By Gordon G. Chang
“There is no doubt this has been a tumultuous year,” said President Obama on Friday as he began his speech at the Washington Navy Yard by talking about the American economy. “We’ve weathered the Arab Spring’s effect on oil and gas prices, the Japanese earthquake and tsunami’s effect on supply chains, the extraordinary economic uncertainty in Europe. And recently, markets around the globe have taken a bumpy ride.”Each of the events he mentioned lowered growth in America, yet all of them were marginal and temporary. If we want to start a meaningful conversation on the topic, there is one word he needs to utter: “China.”
China, whatever you think about it, is consequential. Like Japan in the 1980s, its rise in the last two decades has been phenomenal. Its effect on America, for good or ill, has been huge, and Obama, once he started listing factors on Friday, was under an obligation to the American people to have mentioned it.
Beijing, for its part, has no trouble mentioning America. For more than a week it has been trying to undermine the dollar with increasingly harsh comments. At the end of July, the official Xinhua News Agency issued a blistering attack on Washington. Yesterday, immediately following Standard & Poor’s downgrading of the U.S. credit rating, Xinhua followed up by calling for international supervision over Washington’s printing of dollars. The official propaganda organ also suggested consideration of a new international reserve currency to replace the greenback “to avert a catastrophe caused by any single country.”
Xinhua also had this to say: “China, the largest creditor of the world’s sole superpower, has every right now to demand the United States to address its structural debt problems and ensure the safety of China’s dollar assets.”
There’s no question the United States must reduce its debt load, but at the same time it is issuing its demands, Beijing is making it hard for us to implement necessary adjustments. China, after all, maintains predatory policies designed to take advantage of America’s open economy. So, for instance, the Chinese central government fixes the value of the renminbi at an artificially low level to stimulate Chinese exports and impede imports. It has also been systemically violating its World Trade Organization obligations, especially by blocking imports.
The result of these policies is that China has persistently run large merchandise-trade surpluses against the United States. Last year, for instance, that surplus amounted to $273.1 billion, the largest deficit the U.S. has ever had with any country.
Washington has, for years, been trying to get Beijing to permit more balanced trade and stop buying dollar-denominated obligations, but Chinese officials have refused to take good advice.
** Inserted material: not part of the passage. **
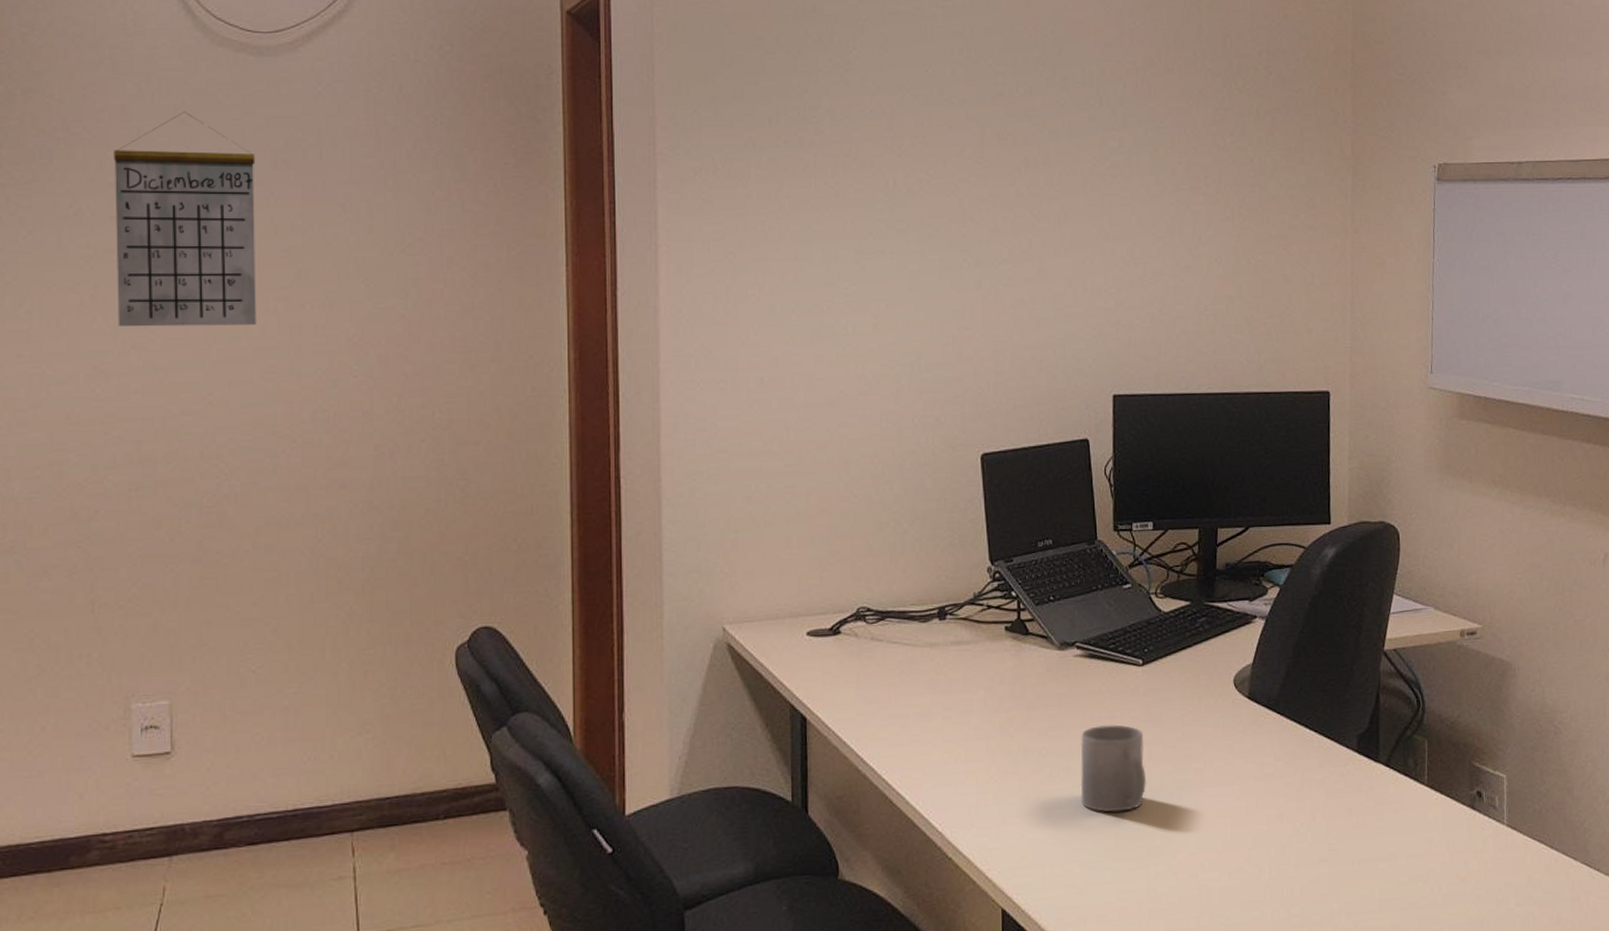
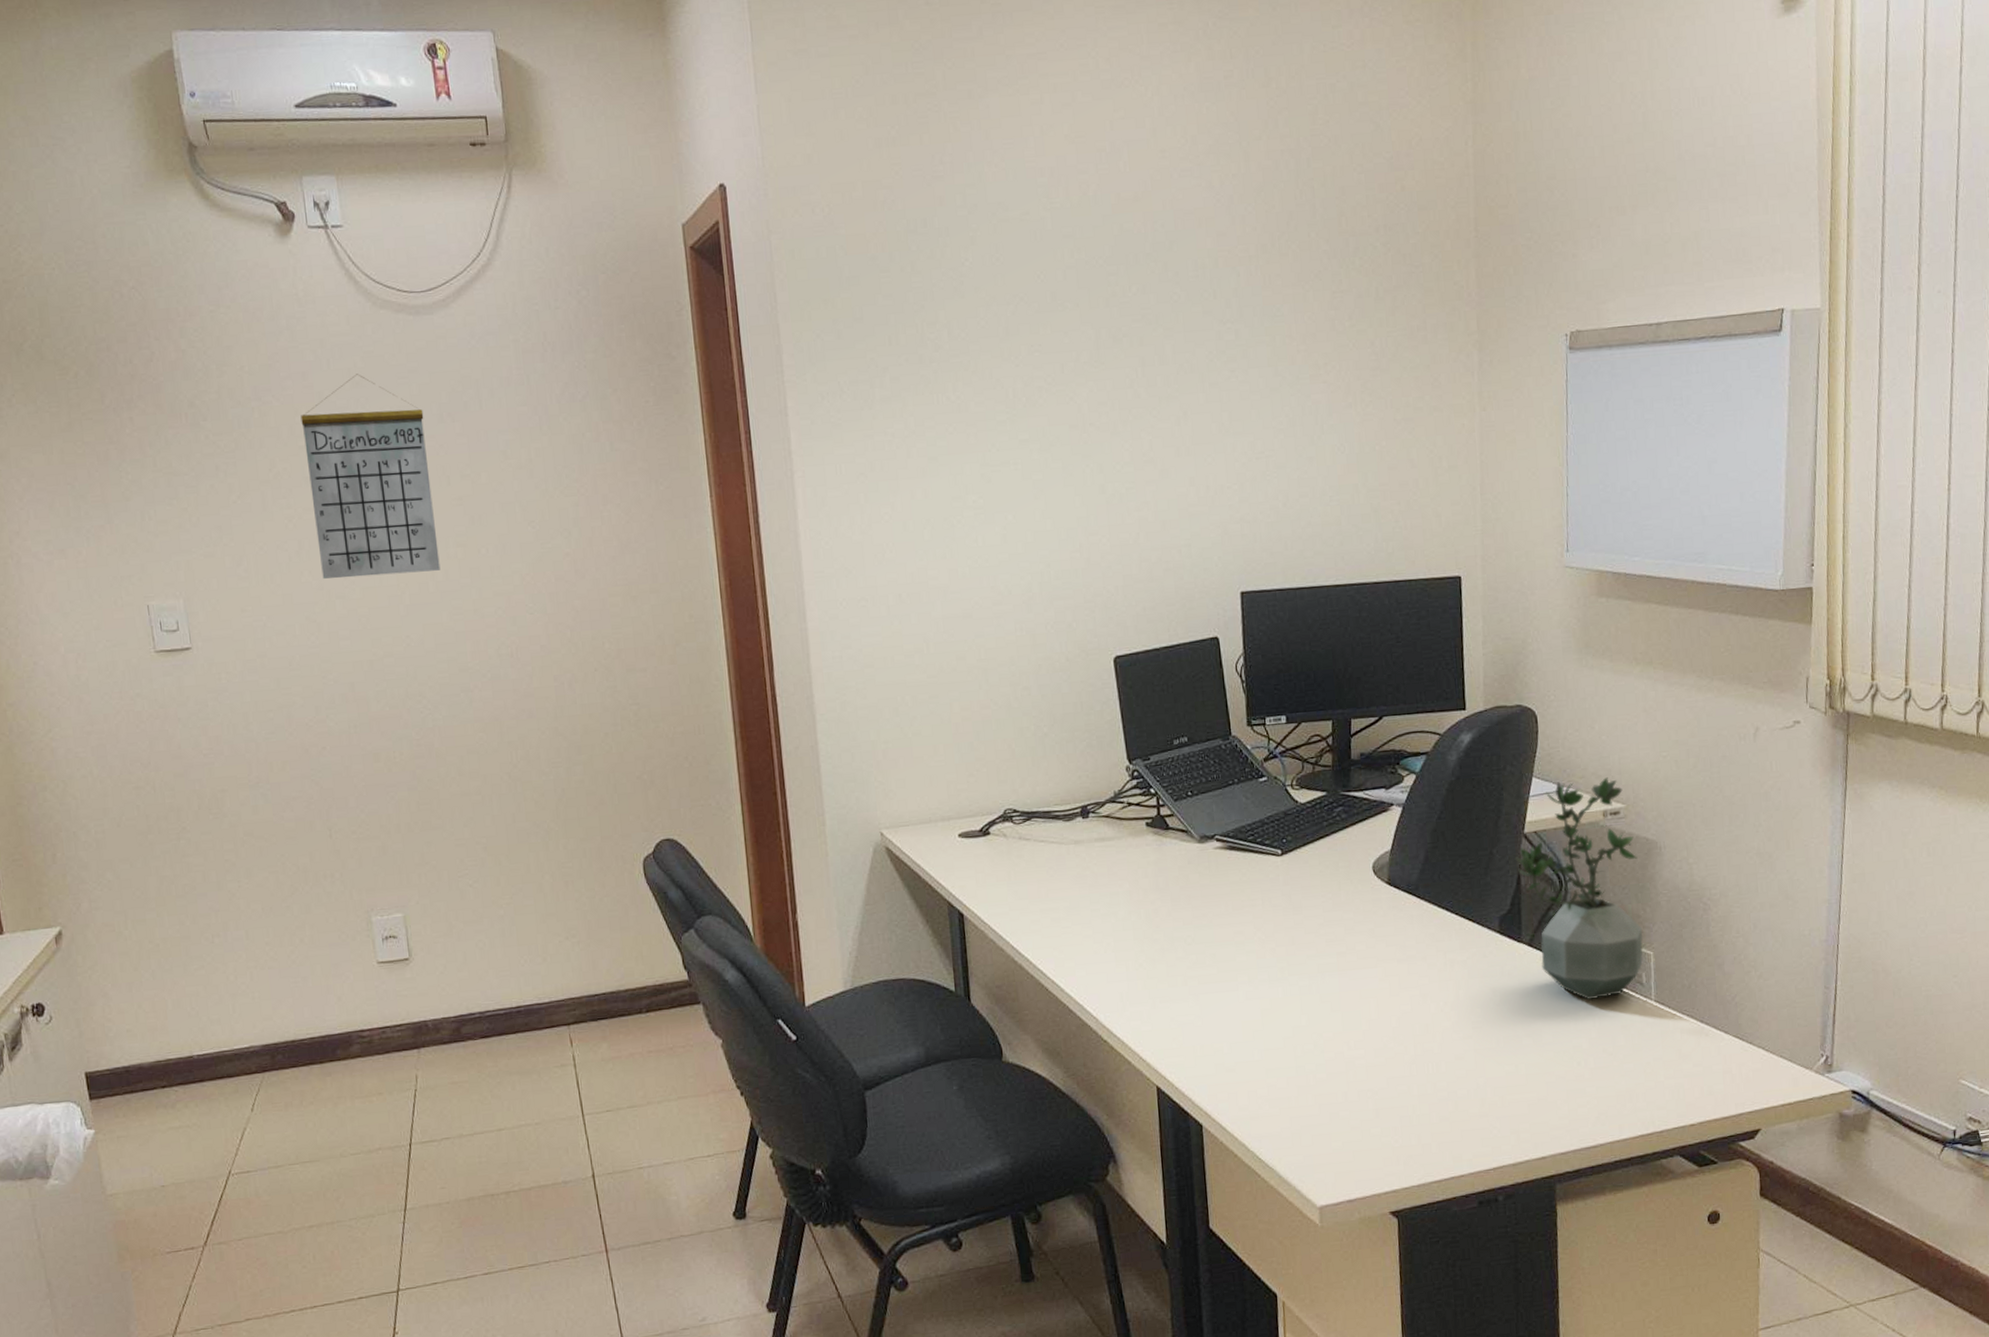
mug: present [1080,724,1147,813] -> none [1224,912,1291,996]
potted plant: none [1374,597,1497,824] -> present [1515,777,1644,1001]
As a result, their country has become more dependent on the American market. In 2008, 90.1% of China’s overall trade surplus related to sales to the United States. Last year, that number had increased to a simply unbelievable 149.2%.
So China has insisted on accumulating dollars as a direct result of government policies. Apart from violations of their trading obligations, the Chinese have a right to maintain mercantilist practices. Yet we have every right to counter them.
We are not countering them, unfortunately. Instead of dealing with these structural issues, President Obama talks about relatively unimportant ones, like the Japanese tsunami. At the same time, his Treasury Secretary, following in the footsteps of his predecessors, has refused to cite China for currency manipulation in his twice-yearly congressionally mandated reports even though that country clearly meets the statutory definition of a manipulator.
The Chinese will not change their policies, so they are accumulating dollars and therefore forced to reinvest them offshore. That reinvestment is flooding global financial markets with greenbacks. By flooding the world with them, Chinese officials are keeping dollar interest rates abnormally low and therefore making it too easy for the U.S. government to borrow. The U.S., therefore, would not be in such a debt fix if Beijing had allowed the renminbi to float and honored its trade promises, thereby allowing a more balanced trade between the two nations.
The current trading relationship between China and the United States is unsustainable, so one way or another it has to change. The sooner we deal with this, the more likely we will find a solution within the context of the existing international trading framework. In other words, there is a greater likelihood we will adopt a solution without resort to protectionist measures if this matter is resolved soon.
Because Beijing intransigently maintains its policies, America needs an honest national conversation about China-and fast.